The plight of miners

Once again, plight of laborers is in the limelight after the fresh incident of a coalmine collapse in Orakzai Agency


Zubair Ashraf March 30, 2016

If heaven exists, it must have a colony for Pakistani labourers who lost their lives in industrial disasters. Recently, some eight people have checked-in to that colony in the heavens and they have been asked the very same question each newcomer faces: have labour rights and workplace safety been ensured? The answer lies somewhere in the deafening silence that follows.

Once again, the plight of laborers is in the limelight after the fresh incident of a coalmine collapse in Orakzai Agency. It is said that heavy rainfall caused the coalmine to cave in. What is not being told is whether the miners were issued warnings about working in such precarious conditions.

The exact figure of the country’s population and its division into different professions is not known, courtesy of the census that did not take place for reasons unknown. However, some unofficial figures estimate that the around 80 million people — out of which merely five per cent are registered with social security institutions — have been involved in the industrial sector of the country and among them, the miners are the most neglected.

Balochistan, Khyber-Pakhtunkhwa and the tribal belt are heavily mined regions. Despite the militancy factor, investors have paved their way to the sites with the help of local chieftains and politicians.

According to Nasir Mansoor, deputy general secretary of  the National Trade Union Federation, the mines are located in far flung areas out of the reach of labour rights’ watchdogs. Deaths and injuries out there rarely make news.

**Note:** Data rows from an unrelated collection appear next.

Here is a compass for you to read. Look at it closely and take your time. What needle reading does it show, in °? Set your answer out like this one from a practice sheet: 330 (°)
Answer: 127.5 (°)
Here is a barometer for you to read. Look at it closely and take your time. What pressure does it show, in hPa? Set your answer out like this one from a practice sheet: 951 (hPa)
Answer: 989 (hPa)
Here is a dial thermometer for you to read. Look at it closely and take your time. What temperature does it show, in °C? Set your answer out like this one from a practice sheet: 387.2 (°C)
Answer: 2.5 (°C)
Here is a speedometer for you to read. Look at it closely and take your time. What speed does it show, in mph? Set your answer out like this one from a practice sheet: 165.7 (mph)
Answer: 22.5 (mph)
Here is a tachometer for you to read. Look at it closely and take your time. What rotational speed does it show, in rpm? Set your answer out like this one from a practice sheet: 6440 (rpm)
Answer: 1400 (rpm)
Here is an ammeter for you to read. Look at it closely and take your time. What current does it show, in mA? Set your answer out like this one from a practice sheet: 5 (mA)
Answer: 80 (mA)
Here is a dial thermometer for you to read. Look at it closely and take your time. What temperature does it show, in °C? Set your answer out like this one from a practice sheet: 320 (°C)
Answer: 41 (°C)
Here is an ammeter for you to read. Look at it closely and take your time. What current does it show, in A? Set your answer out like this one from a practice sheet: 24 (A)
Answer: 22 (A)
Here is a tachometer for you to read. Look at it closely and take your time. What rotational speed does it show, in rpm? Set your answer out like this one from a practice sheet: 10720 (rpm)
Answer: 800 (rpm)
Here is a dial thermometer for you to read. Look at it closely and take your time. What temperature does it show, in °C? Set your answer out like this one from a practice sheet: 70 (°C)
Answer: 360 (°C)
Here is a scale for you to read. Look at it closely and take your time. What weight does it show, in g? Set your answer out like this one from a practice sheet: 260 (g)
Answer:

The whole mining process has been conducted under a law, The Mines Act, 1923. Though the law backs the provision of ample wages, workplace safety and adequate work hours, it remains un-implemented.

In the Orakzai incident, around 45 workers were trapped under the coalmine and the authorities had to carry out a giant operation involving the military’s rescue unit. The actual cause is yet not clear: some say it happened because of heavy downpours, others believe a gas explosion caused it. Both cases narrate a tale of inadequate safety arrangements.

No wonder that a ‘high-level’ committee, or two, will soon be set up to look into the incident and furnish its report based on the ‘absolute truth’. We have not learnt lessons from the past and the workplaces are still operating as death mills, where a labourer has to put his life at stake to earn bread for his family.

The laborers in the colony above the thick white clouds in the sky still await the answers to their questions and anticipate a day when their blood will pay off.

Published in The Express Tribune, March 30th,  2016.